I liked the concept of skill challenges, at least for some things, but as implemented at the tables I played at they didn't work very well. I still use a variation of the skill challenge concept now and then but it's less static and more dynamic than what 4E implemented.

Whether D&D 5E works for things outside of combat is a personal preference. It works fine for me and I have no desire whatsoever to resolving everything with dice rolls.
 

mamba

Legend
As I've said before, it depends on how one defines the terms. Some feel "backwards-compatible" means you shouldn't have to change anything in order to make use of anything--that any changes, even tiny superficial ones, are too much. I don't hold that position, but I'm sympathetic to it. Another says that the only way it's not backwards-compatible is if it is completely impossible to make use of old material. I'm...pretty skeptical about that position.
Not sure anyone goes as far as the 'almost impossible'. It essentially is never impossible to use old material, you can certainly use settings, adventure ideas, etc.
Obviously, most positions are going to be somewhere between those extremes. But I definitely get the impression that people have been drifting in a fairly permissive direction on what they consider to be "backwards compatibility." E.g., by the standard I've seen posited, every version of D&D except 4e definitely is "backwards compatible," and 4e is only just shy thereof.
Nah, I think they basically are around a change no bigger than 1e to 2e or 3.0 to 3.5, and from the looks of it this one won't be any bigger either
 


Oofta

Legend
I'm just so sick of 5e.
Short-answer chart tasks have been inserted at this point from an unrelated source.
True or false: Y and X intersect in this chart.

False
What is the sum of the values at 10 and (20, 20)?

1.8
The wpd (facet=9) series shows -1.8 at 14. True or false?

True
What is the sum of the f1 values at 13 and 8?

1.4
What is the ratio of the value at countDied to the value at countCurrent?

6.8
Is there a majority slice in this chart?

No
And the idea of the future of the TTRPG hobby being 5.1 for the foreseeable future already has my eyes glazing over.
And yes, I can choose not to buy it, and I probably won't. It doesn't keep me from wishing that things could have gone differently.

There are plenty of options out there, why do you feel that you need to come to a forum dedicated to the game just to yuck on other people's yum? I'm still enjoying 5E, odds are I'll buy into the 2024 release as well because so far it looks like they're fixing things I don't like.
 

EzekielRaiden

Follower of the Way
Not sure anyone goes as far as the 'almost impossible'. It essentially is never impossible to use old material, you can certainly use settings, adventure ideas, etc.
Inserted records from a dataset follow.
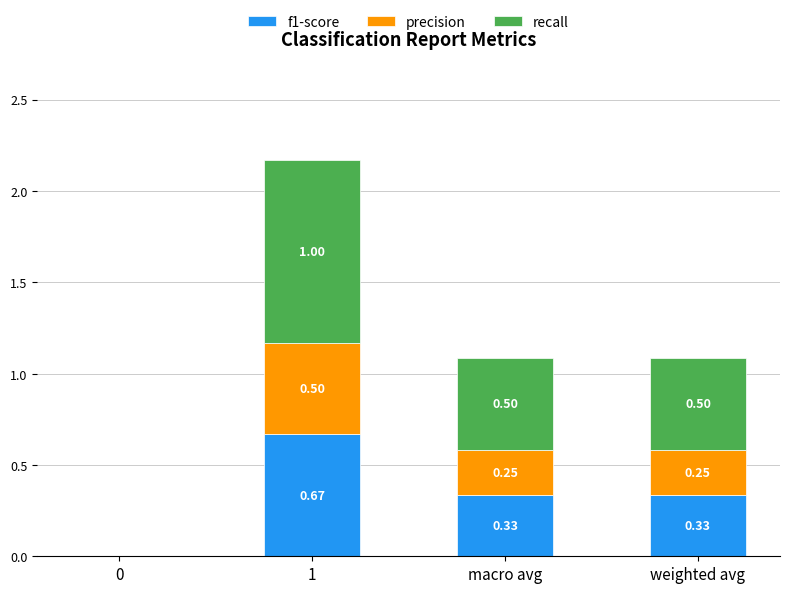

What is the total value across all series at 1?

2.2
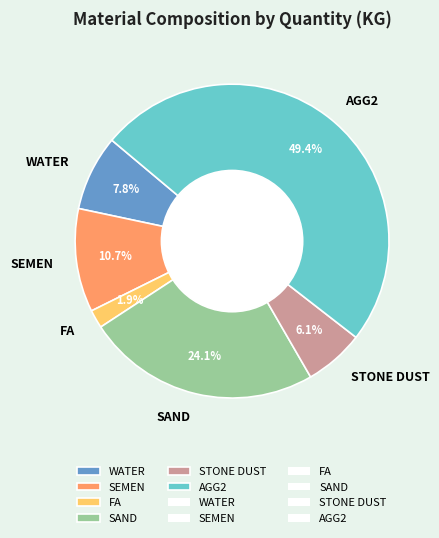

To the nearest percent, what is the difference between the FA and SAND slice percentages?

22%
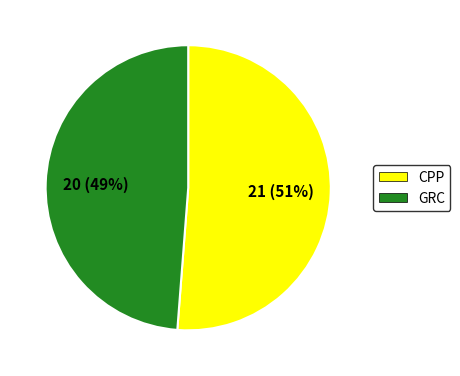

What is the ratio of the value at CPP to the value at GRC?

1.0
Nah, I think they basically are around a change no bigger than 1e to 2e or 3.0 to 3.5, and from the looks of it this one won't be any bigger either
Okay, but people have been explicitly pushing back against that very specific claim. Because that's literally what I've said. Several times, in this thread and others, that "One D&D" is currently shaping up to be a "revised edition" 3.5-style change.
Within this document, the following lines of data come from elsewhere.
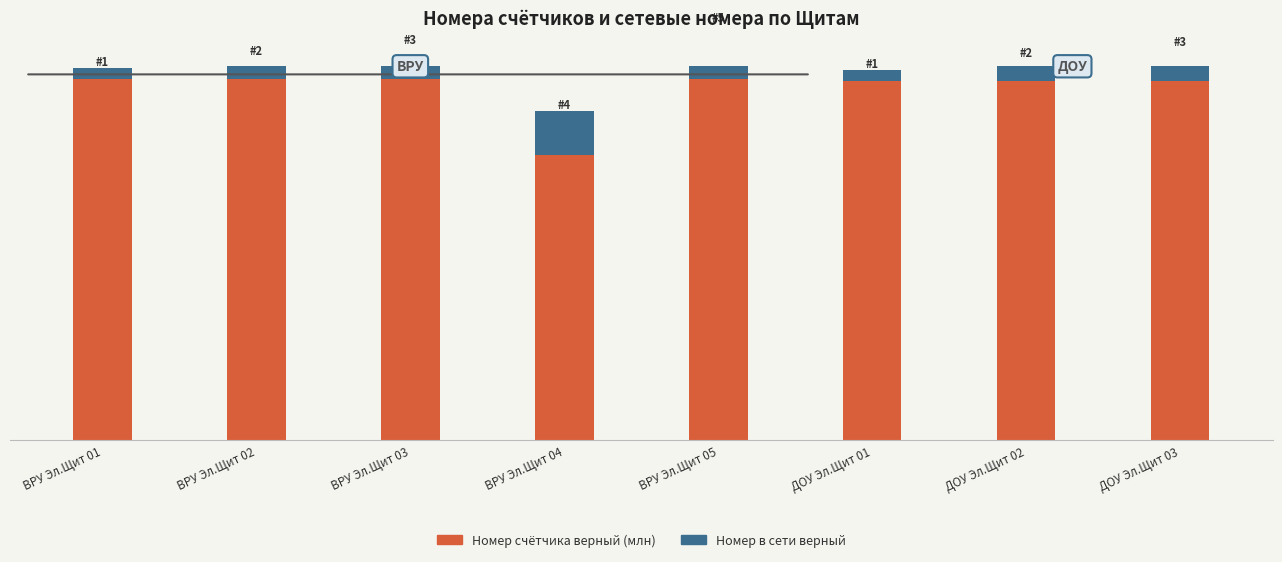

Are the bars horizontal?

No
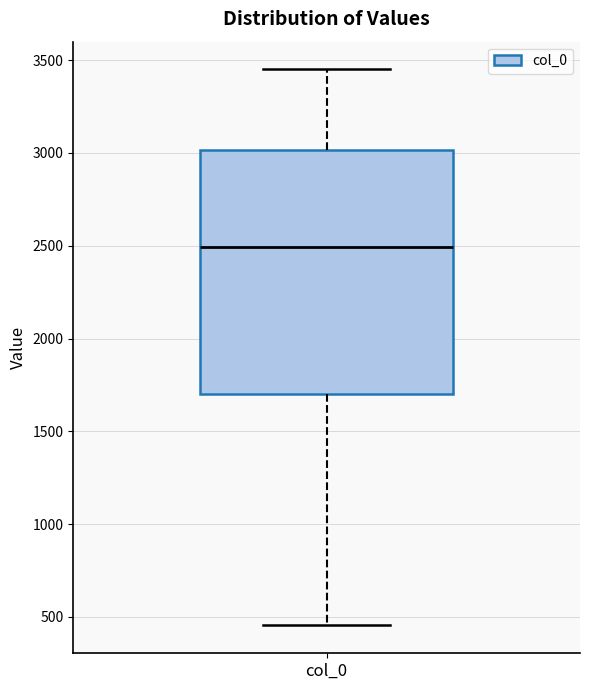

Transcribe this box plot: give where the median line is, the range the box spans, and where the two whiskers end, as read against the y-axis. The values are not printed on the chart, so give them approximately, as read against the axis.

median 2500, box 1700 to 3000, whiskers 450 to 3450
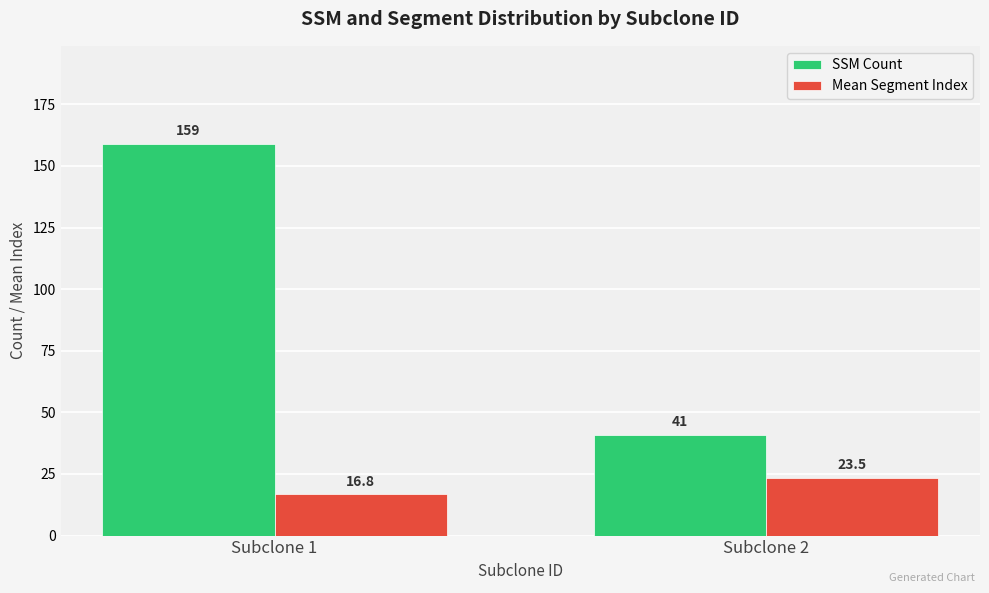

Which series has the largest range (max minus min)?

SSM Count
Should they push forward with any more experimental changes, like the (already not-happening-as-written) changes to critical hits, then it may become more than a "5.5e" shift. But it certainly seems to be no less than that at present.

Edit: Keep in mind, when 3.5e was published, WotC got roasted online and by word of mouth because 3.5e was considered a massive cash grab, a crappy rugpull that changed just enough to force people to buy new books while still technically qualifying as "compatible." The community bought the books anyway, so we can see that that reaction was something of a tempest in a teapot, but the comparison is important nonetheless. Why it's a perfectly delightful tiny step now when it was an abhorrent leap across a gulf 20 years ago, I'll never know.